Beginning at 19:52 EDT on July 7th, 2021, History, Push Device Registration, and Channel Group change experience elevated latencies and errors. At 20:13 EDT Kustomer engineering was alerted that PubNub, a third-party, real-time service Kustomer relies on to power chat 2.0 and team pulse, was reporting a degraded performance with their system. This prevented these components from working properly until the issue was resolved.
At about 10:31 UTC (06:31 EDT), the Storage began to experience elevated latencies and errors in the Asia Northeast PoP. https://pubnub.statuspage.io/
Services impacted:
Details on the root cause can be found here: https://status.pubnub.com/incidents/5377g4wvyxf3
At 10:31 UTC on 07 July 2021, we observed elevated latencies and errors in our Tokyo point of presence which affected History. This issue occurred because of an atypical combination of usage patterns causing CPU over-utilization in that region, ultimately resulting in the latencies and errors we observed. The incident was fully resolved at 11:07 UTC.
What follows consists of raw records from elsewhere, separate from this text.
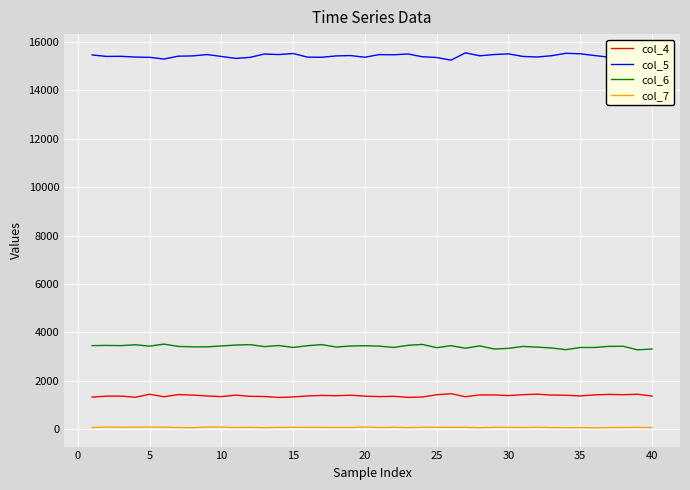

List the series in order of their peak value, highest first.

col_5, col_6, col_4, col_7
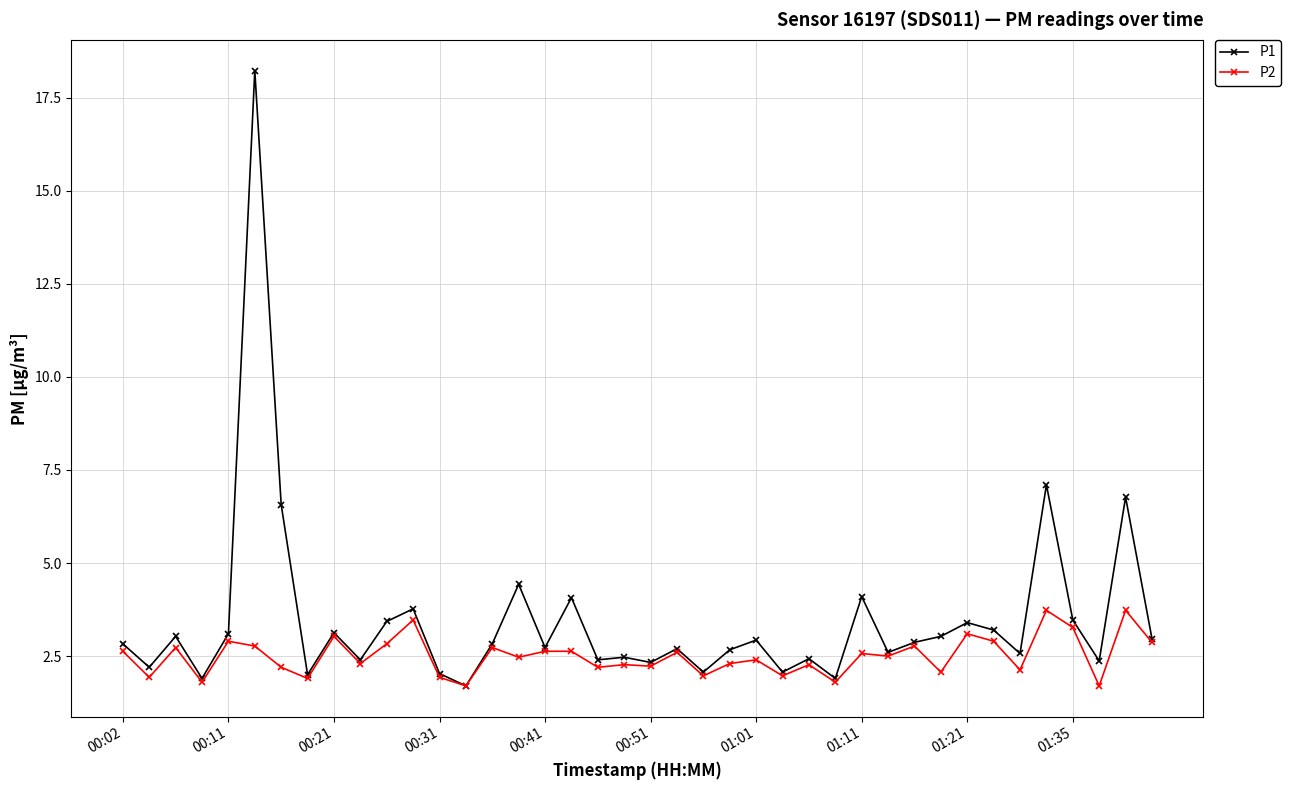

Which series has the largest range (max minus min)?

P1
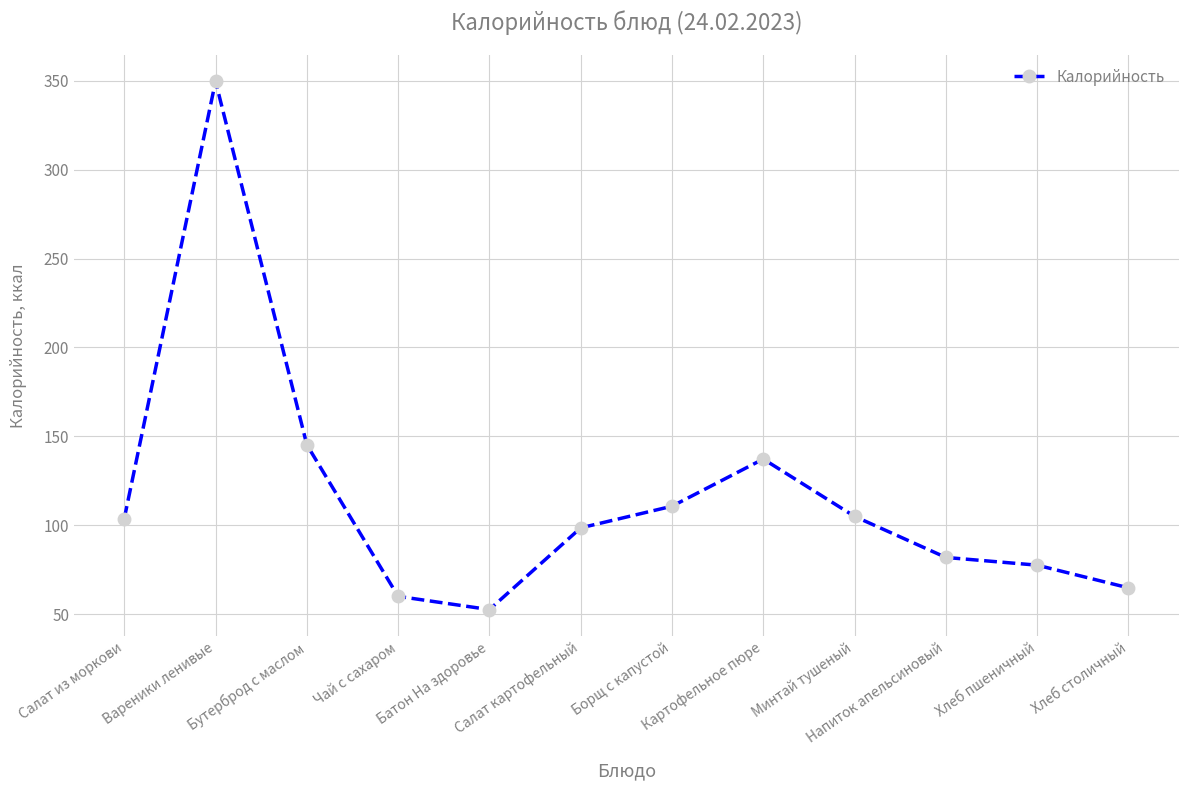

Between Хлеб столичный and Бутерброд с маслом, which is larger?

Бутерброд с маслом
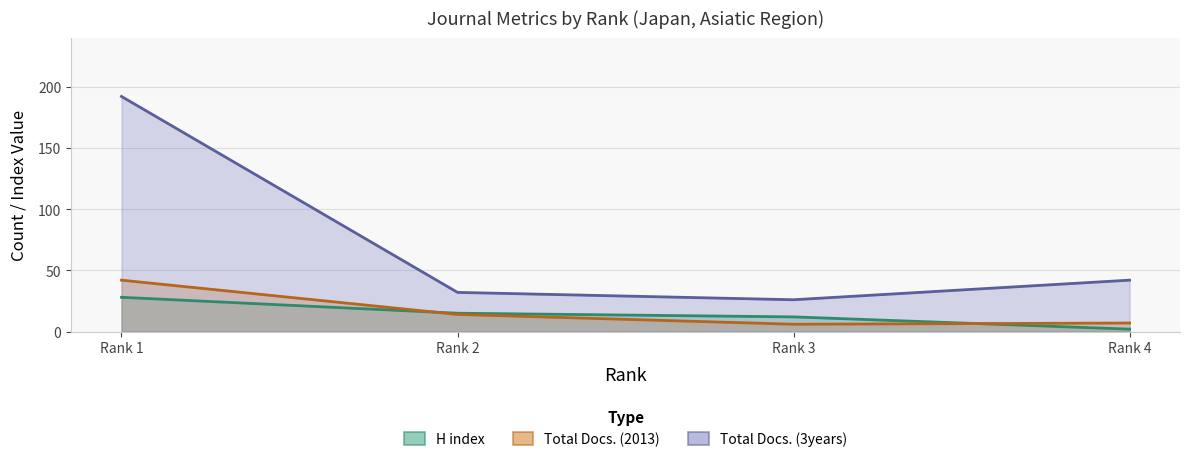

Rank the series by their maximum value, from highest to lowest.

Total Docs. (3years), Total Docs. (2013), H index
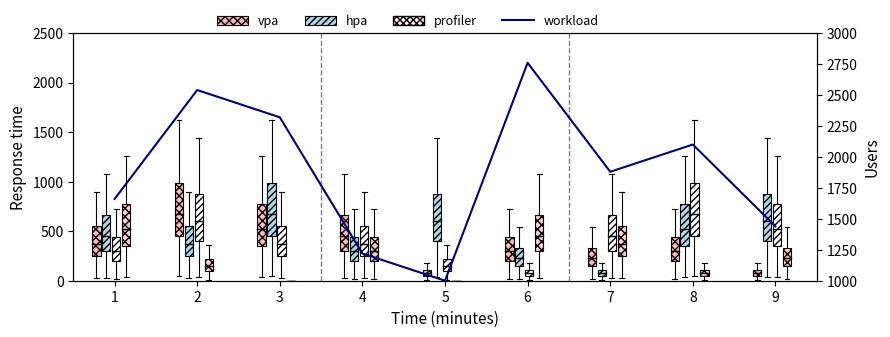

Is it true that the value at 1 is 1660?

True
The incident was fully resolved at 11:07 UTC, No further information on the resolution from PubNub was given.
PubNub added additional checks to prevent this from reoccurring in the short term. Still, in the coming weeks, they will be analyzing the causal usage patterns and working to separate the affected services with the goal of mitigating the possible recurrence of these multiple process failures.